Par courrier du 22 octobre 2018, l’OAI a indiqué rejoindre l’assurée sur certains points soulevés dans le courrier précité, notamment sur le fait que les conclusions du Dr [...] ne reposaient pas sur une appréciation globale de l’ensemble des pièces au dossier et que le rapport d’expertise du Dr [...] aurait dû être commenté, et a admis le principe de la mise en œuvre d’une expertise médicale rhumato-psychiatrique. Il a également indiqué qu’à titre exceptionnel et pour la sérénité des débats, il acceptait que le cas soit traité par un autre canal au sein du SMR.
Par courrier du 30 octobre 2018, l’assurée a déclaré ne pas formuler d’objection au sujet de la mise en œuvre de l’expertise proposée.
Le 7 février 2019, l’OAI a désigné les Drs [...], rhumatologue, et [...], psychiatre, en qualité d’experts.
Par courrier du 19 février 2019, l’assurée n’a pas formulé d’objection au sujet du questionnaire proposé aux experts. En revanche, elle a requis la correction du document « Motif et circonstances de l’expertise » annexé au questionnaire en ce sens qu’il ne s’agissait pas d’une nouvelle demande à la suite d’un refus, comme indiqué, mais d’une première demande et a demandé à l’OAI de ne pas transmettre l’avis médical du Dr [...] du 31 mai 2018 comme un résumé des faits médicaux, mais d’y joindre ses courriers des 14 septembre 2018 et du jour, ainsi que celui de l’OAI du 22 octobre 2018. L’OAI y a donné suite par courriers aux experts du 6 mars 2019.
E. Le 1er novembre 2018, Me Carré a demandé à l’OAI sa désignation d’office pour la suite de la procédure administrative, relevant les difficultés de l’affaire et l’expertise pluridisciplinaire à intervenir.
Le 28 novembre 2019, l’OAI a notifié à Me Carré un projet de décision de refus d’assistance juridique. Celui-ci l’a contesté par courrier du 11 janvier 2019.

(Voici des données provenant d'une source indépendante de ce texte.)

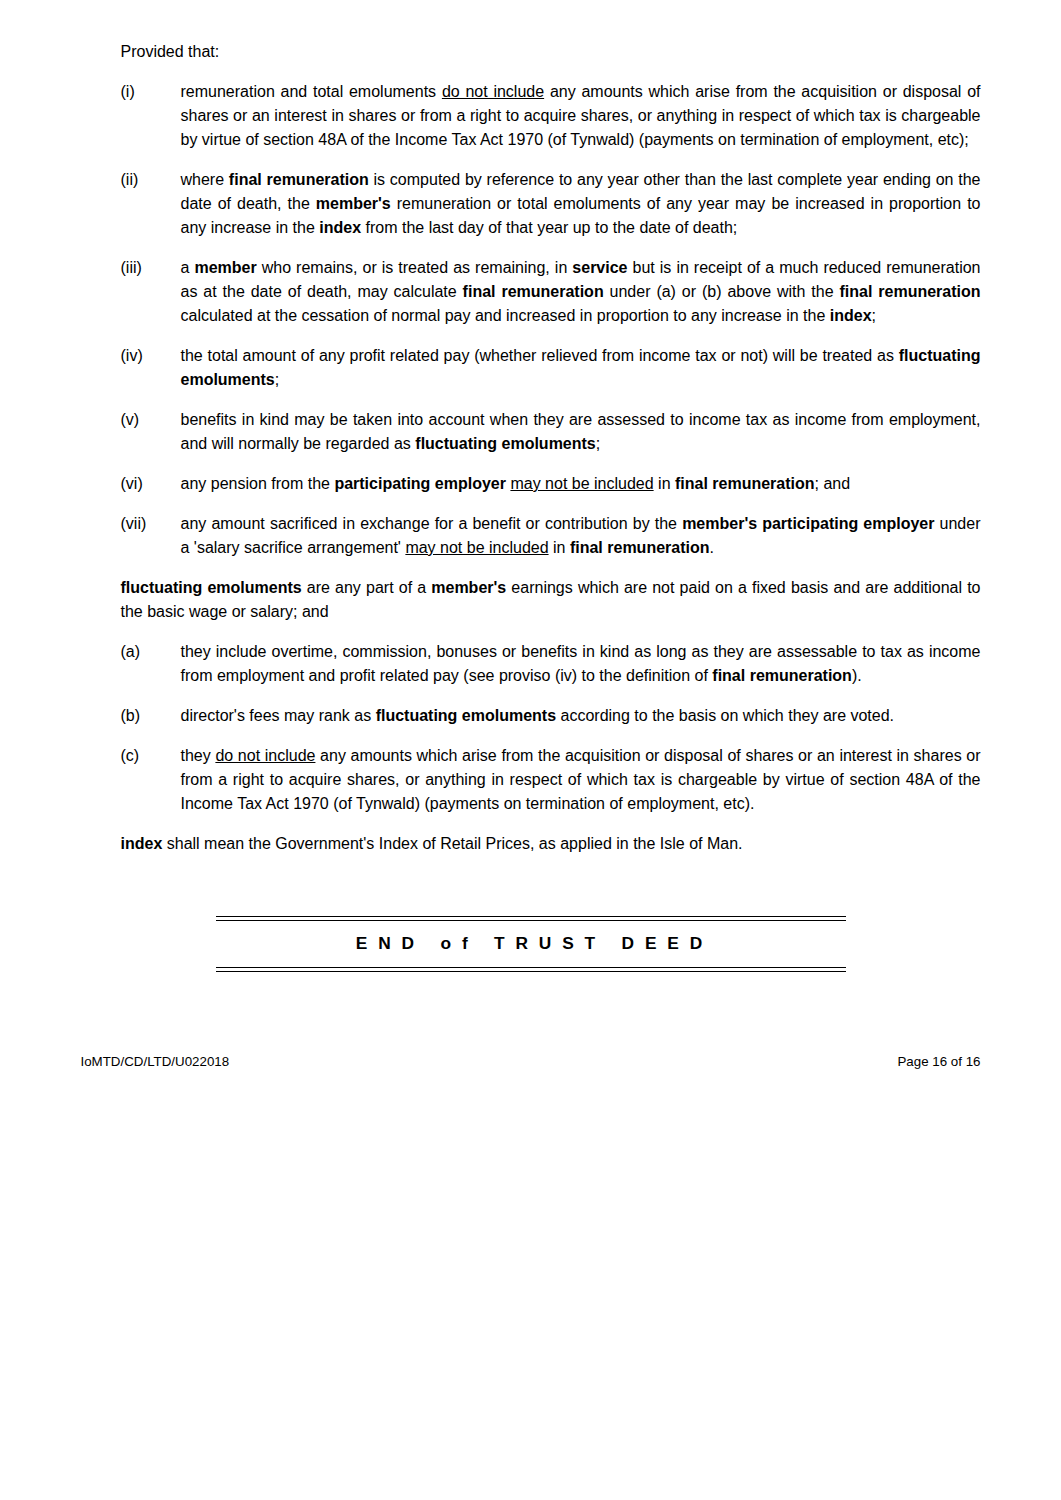Provided that:
(i) remuneration and total emoluments do not include any amounts which arise from the acquisition or disposal of shares or an interest in shares or from a right to acquire shares, or anything in respect of which tax is chargeable by virtue of section 48A of the Income Tax Act 1970 (of Tynwald) (payments on termination of employment, etc);
(ii) where final remuneration is computed by reference to any year other than the last complete year ending on the date of death, the member's remuneration or total emoluments of any year may be increased in proportion to any increase in the index from the last day of that year up to the date of death;
(iii) a member who remains, or is treated as remaining, in service but is in receipt of a much reduced remuneration as at the date of death, may calculate final remuneration under (a) or (b) above with the final remuneration calculated at the cessation of normal pay and increased in proportion to any increase in the index;
(iv) the total amount of any profit related pay (whether relieved from income tax or not) will be treated as fluctuating emoluments;
(v) benefits in kind may be taken into account when they are assessed to income tax as income from employment, and will normally be regarded as fluctuating emoluments;
(vi) any pension from the participating employer may not be included in final remuneration; and
(vii) any amount sacrificed in exchange for a benefit or contribution by the member's participating employer under a 'salary sacrifice arrangement' may not be included in final remuneration.
fluctuating emoluments are any part of a member's earnings which are not paid on a fixed basis and are additional to the basic wage or salary; and
(a) they include overtime, commission, bonuses or benefits in kind as long as they are assessable to tax as income from employment and profit related pay (see proviso (iv) to the definition of final remuneration).
(b) director's fees may rank as fluctuating emoluments according to the basis on which they are voted.
(c) they do not include any amounts which arise from the acquisition or disposal of shares or an interest in shares or from a right to acquire shares, or anything in respect of which tax is chargeable by virtue of section 48A of the Income Tax Act 1970 (of Tynwald) (payments on termination of employment, etc).
index shall mean the Government's Index of Retail Prices, as applied in the Isle of Man.
E N D o f T R U S T D E E D
IoMTD/CD/LTD/U022018 Page 16 of 16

Par décision du 29 janvier 2019, l’OAI a rejeté la demande d’assistance juridique, se référant à l’art. 37 al. 4 LPGA (loi fédérale du 6 octobre 2000 sur la partie générale du droit des assurances sociales ; RS 830.1), selon lequel l’assistance d’un avocat devait être exigée par les circonstances. Tout en admettant que Me Carré avait soulevé utilement la nécessité de procéder à une expertise rhumato-psychiatrique – contrairement à l’avis du SMR –, il a relevé que le dossier n’atteignait pas un degré de complexité suffisant pour justifier l’octroi de l’assistance judiciaire au détriment de l’aide d’une personne qualifiée au sein d’une institution sociale ou d’un autre organisme officiel d’assistance au sens de la jurisprudence du Tribunal fédéral, qu’en effet ni le gain du procès ayant conduit à une instruction complémentaire sur renvoi du Tribunal cantonal, ni la mise en œuvre d’une expertise pluridisciplinaire ne constituaient un facteur de complexité particulière, qu’en outre le fait de se soumettre à une expertise ne requérait en principe pas de connaissances particulières et qu’enfin la situation de l’arrêt du TF 9C_692/2013 cité par l’assurée n’était pas comparable avec la présente cause dès lors qu’elle relevait d’une disposition légale qui n’avait pas encore été précisée par le Tribunal fédéral.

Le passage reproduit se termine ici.